Malaysia Airlines MH370: Search Teams in 'Dispute' Over Where Missing Plane Located
The hunt for missing Malaysia Airlines plane MH370 has hit another set back due to internal disagreements between the five search teams over the location of the plane, it has been claimed.
The teams, made up of Boeing, Inmarsat, France's Thales Group, the United States National Transportation Safety Board (NTSB) and the Australian Defence Science and Technology Organisation, were said to be "divided in their conclusions about where to concentrate the search", the Wall Street Journal reported.
One unnamed sonar expert also expressed his doubts to the WSJ over the likelihood of locating the plane, given the 'dispute-filled' atmosphere among the stakeholders.

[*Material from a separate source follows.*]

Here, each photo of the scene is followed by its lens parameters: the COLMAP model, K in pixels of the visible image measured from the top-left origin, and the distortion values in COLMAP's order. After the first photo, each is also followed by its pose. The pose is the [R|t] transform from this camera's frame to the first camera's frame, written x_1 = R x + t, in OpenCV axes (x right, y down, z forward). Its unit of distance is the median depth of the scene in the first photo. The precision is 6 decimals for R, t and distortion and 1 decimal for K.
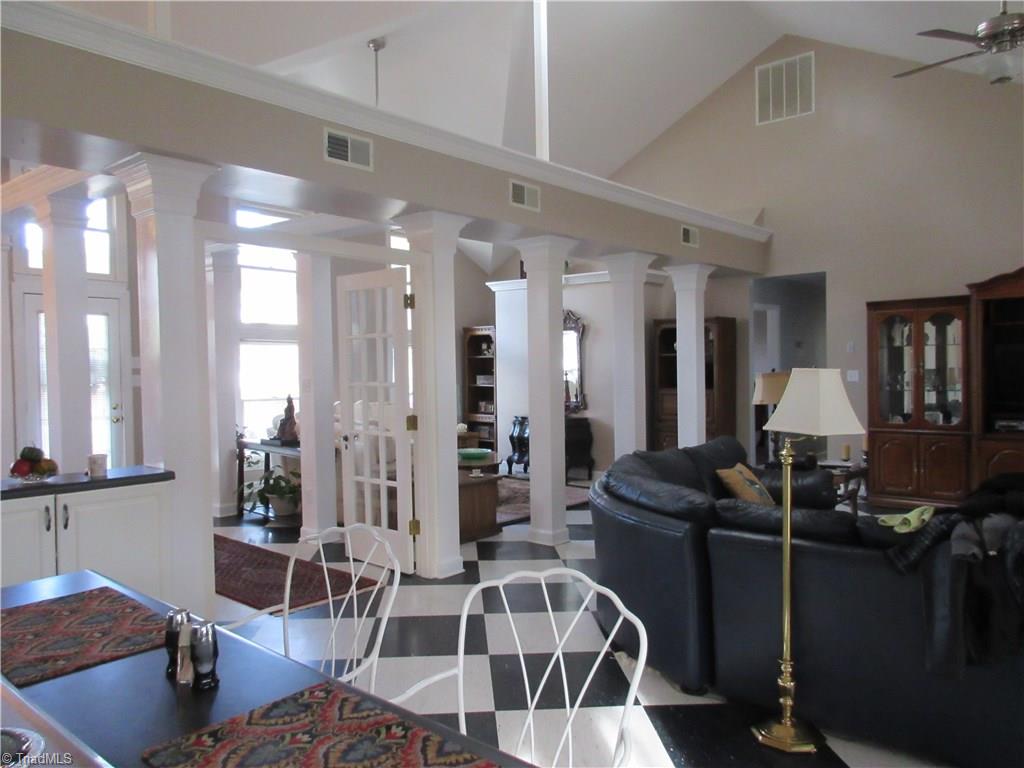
lens RADIAL K [[762.3, 0, 511.4], [0, 762.3, 382.3], [0, 0, 1]] dist [-0.013380, 0.010092]
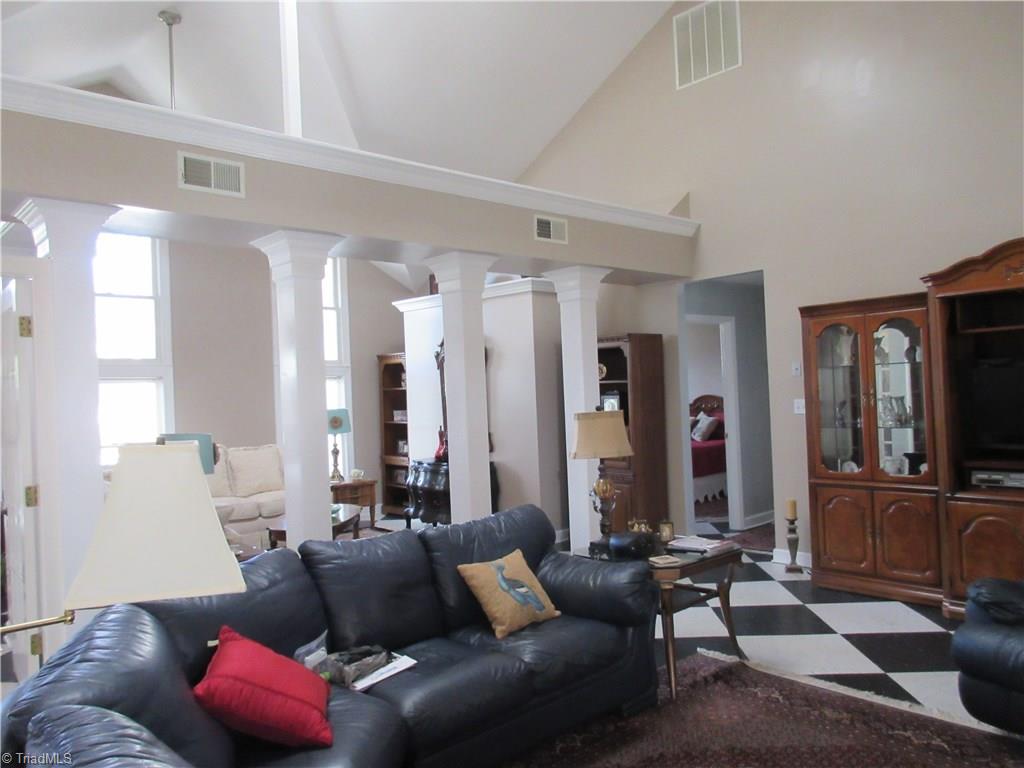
lens RADIAL K [[762.3, 0, 508.8], [0, 762.3, 381.0], [0, 0, 1]] dist [-0.013380, 0.010092]
pose [[0.992228, -0.024863, -0.121920, 0.241989], [0.020941, 0.999224, -0.033347, -0.013732], [0.122655, 0.030535, 0.991980, 0.208897]]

But Martin Dolan, the Australian Transport Safety Bureau chief commissioner, was quick to play down any rift.
"There is no disagreement just the deliberate application of differing analysis models," he said.
These models have identified two priority search areas based on two assumptions: first where the plane flew on autopilot until it ran out of fuel and the second the possible flight paths identified by satellite signals from the plane.
Dolan stressed, however, that despite the different methodologies all stakeholders agreed the final resting place of the missing plane was along the so-called 'seventh arc' in southern Indian Ocean, located 100km away from Western Australia.
It comes as the search is set to widen, based on new drift modelling by Australia, which has lead to to predictions the first debris from the plane could come ashore on Indonesia's Western Sumatra after about 123 days.
Peter Foley, search coordinator, said: "We are currently working to see if we can get an updated drift model for a much wider area where there might be possibilities of debris washing ashore."
No trace of the Boeing 777 has been found since the $90m (£57m) search was launched earlier this year. The Beijing-bound flight vanished on 8 March with 239 people on board.